Sycophancy Claims about Language Models: The Missing Human-in-the-Loop
Jan Batzner, Volker Stocker, Stefan Schmid, Gjergji Kasneci
TL;DR
The paper interrogates claims of sycophancy in large language models and critiques how current studies measure it, noting a lack of direct human-perception evaluation. It catalogs five automated measurement strategies (persona-based prompts, direct questioning, keyword misdirection, visual misdirection, and LLM-based judgments) and shows how methodological heterogeneity undermines comparability. It argues that sycophancy is inherently human-centric and that existing work often conflates it with related concepts such as personalization or agreeableness bias, limiting validity. The authors call for human-in-the-loop assessment, clearer terminology, and methods that explicitly measure human perceptions to establish robust, comparable metrics of AI sycophancy. This has implications for how we study alignment-driven behaviors in language models and for designing evaluation benchmarks that reflect real user experience.

» **DESCRIPTION OF THE TASK**
In the summary of the paper on sycophancy in language models, how many automated measurement strategies does the paper catalog, and what are they?

» **DATA RECORDS**
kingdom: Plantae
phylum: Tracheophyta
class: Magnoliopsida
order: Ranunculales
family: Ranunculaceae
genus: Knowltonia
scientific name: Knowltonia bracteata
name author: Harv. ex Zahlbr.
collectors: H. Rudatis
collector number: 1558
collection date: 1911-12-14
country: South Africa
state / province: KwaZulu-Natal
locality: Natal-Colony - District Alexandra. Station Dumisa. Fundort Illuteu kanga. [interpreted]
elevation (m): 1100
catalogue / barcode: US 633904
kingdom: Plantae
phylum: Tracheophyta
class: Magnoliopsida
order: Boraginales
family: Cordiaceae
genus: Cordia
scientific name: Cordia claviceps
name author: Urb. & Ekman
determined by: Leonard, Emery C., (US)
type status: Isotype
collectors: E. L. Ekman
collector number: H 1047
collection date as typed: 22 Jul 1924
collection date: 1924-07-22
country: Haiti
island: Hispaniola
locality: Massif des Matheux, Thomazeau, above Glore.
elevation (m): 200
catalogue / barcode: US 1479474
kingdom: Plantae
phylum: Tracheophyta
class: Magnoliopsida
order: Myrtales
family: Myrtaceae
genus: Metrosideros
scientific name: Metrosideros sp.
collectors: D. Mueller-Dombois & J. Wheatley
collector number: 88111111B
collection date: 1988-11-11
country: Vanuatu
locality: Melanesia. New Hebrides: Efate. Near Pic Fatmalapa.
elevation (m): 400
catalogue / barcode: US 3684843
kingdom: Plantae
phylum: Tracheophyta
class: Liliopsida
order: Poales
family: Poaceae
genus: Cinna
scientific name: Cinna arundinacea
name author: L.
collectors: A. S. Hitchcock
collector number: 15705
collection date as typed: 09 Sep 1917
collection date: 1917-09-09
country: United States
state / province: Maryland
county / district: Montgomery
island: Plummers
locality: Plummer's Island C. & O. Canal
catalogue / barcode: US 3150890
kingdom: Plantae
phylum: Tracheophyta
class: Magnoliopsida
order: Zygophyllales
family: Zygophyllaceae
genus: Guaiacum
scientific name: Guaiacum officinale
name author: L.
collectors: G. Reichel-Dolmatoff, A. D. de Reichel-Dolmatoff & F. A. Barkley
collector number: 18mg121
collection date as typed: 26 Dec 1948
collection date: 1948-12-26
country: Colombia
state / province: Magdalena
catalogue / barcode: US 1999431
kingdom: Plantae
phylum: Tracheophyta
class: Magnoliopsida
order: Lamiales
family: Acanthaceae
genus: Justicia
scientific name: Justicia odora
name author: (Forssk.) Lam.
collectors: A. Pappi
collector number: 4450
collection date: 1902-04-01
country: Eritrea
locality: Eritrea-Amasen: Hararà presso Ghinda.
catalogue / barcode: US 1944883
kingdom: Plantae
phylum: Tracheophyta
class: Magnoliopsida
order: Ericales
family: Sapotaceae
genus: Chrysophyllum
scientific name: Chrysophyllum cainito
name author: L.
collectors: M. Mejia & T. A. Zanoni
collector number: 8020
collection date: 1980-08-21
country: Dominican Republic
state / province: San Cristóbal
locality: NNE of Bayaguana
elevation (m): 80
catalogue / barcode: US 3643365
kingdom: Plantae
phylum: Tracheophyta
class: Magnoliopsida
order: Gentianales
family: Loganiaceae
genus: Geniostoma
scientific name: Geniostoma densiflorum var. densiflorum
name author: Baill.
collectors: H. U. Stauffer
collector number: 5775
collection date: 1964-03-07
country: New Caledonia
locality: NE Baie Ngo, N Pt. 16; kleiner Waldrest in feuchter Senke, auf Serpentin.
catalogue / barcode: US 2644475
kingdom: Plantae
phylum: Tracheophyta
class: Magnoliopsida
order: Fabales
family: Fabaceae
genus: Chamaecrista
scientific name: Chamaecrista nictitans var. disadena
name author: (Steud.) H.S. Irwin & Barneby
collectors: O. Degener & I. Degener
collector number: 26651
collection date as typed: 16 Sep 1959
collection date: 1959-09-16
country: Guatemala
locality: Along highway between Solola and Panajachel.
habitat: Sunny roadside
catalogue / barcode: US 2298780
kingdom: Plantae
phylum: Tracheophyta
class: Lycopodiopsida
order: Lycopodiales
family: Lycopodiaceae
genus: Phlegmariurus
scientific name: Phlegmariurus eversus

» **SOLUTION FOR THIS EXERCISE**
Five: persona-based prompts, direct questioning, keyword misdirection, visual misdirection, and LLM-based judgments.